Si le colonel de Gaulle ne parle pas l'anglais, son prédécesseur britannique devant Abbeville ne dit pas un mot de français et les officiers de liaison sont priés de se taire : lors de la reconnaissance du terrain, à l'aube du 28, de Gaulle conçoit sa manoeuvre sans consulter personne. Son chef d'état-major, le commandant Chomel, a préparé une attaque violente, brutale, groupée, conforme aux théories à plusieurs reprises exposées par son chef.
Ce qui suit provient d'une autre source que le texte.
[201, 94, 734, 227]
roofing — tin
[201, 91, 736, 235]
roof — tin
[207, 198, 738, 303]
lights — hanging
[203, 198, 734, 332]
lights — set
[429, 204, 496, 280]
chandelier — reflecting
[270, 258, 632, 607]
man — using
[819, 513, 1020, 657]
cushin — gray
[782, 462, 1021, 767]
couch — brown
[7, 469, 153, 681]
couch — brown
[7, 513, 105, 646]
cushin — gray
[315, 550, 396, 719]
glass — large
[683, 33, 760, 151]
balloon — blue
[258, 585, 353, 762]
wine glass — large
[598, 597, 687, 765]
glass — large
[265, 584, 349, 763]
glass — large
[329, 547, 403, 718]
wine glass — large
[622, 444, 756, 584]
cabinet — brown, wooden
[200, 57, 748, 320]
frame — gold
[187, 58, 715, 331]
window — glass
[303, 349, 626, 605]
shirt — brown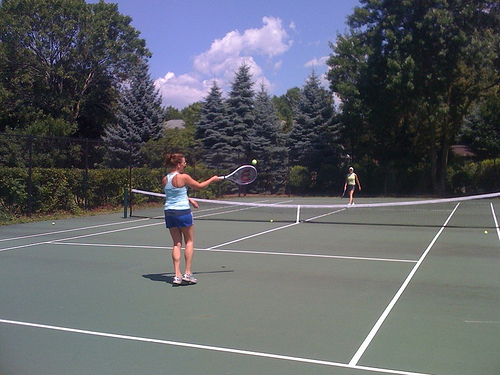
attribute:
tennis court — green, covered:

Mais en découvrant ce projet, de Gaulle, sans s'expliquer, décide, comme les Anglais la veille, d'attaquer la tête de pont en trois faisceaux concentriques. Il est donc décidé que l'on s'élancera le soir même, à 17 heures : maître de l'attaque, maître de l'heure, de Gaulle conduit la manoeuvre avec succès. L'infanterie de Guderian a été relevée la nuit précédente par la 57e division d'infanterie bavaroise. Partout, elle craque. La nuit tombe. A l'aube du 29, l'effort recommence. Il faut maintenant affronter les canons de Flak antiaériens qui ont été réorientés pour pouvoir tirer, à l'horizontale, douze tubes redoutables installés la veille au coeur de la tête de pont. Ces 88 mm sont capables de percer vingt centimètres de blindage à 1 800 mètres.
Lorsqu'ils se démasquent, l'attaque française ralentit. Bientôt elle s'arrête. Pourtant elle a réussi. L'infanterie allemande, prise de panique, s'est enfuie, abandonnant une position dans laquelle seule demeure l'artillerie dont les tirs ininterrompus masquent une situation devenue dramatique. Va-t-on gagner ? On le pourrait : 1 200 dragons français attendent, l'arme au pied, d'avancer. Mais ce succès, l'eût-on connu, reste inexploité. Les Français n'ont ni radio ni téléphone. Ceux qui voient restent muets et ceux qui décident ne voient pas.
Les Allemands, repris énergiquement en main par leurs chefs, réoccupent bientôt leurs positions face aux forces françaises immobiles. Le 30, malgré une réunion d'état-major au cours de laquelle de Gaulle demeure muet, sourd à tout conseil de manoeuvre, la 4e DCR s'élance pour un dernier assaut, mais l'occasion est passée, nos forces diminuent, les chars s'épuisent dans des efforts répétitifs et meurtriers.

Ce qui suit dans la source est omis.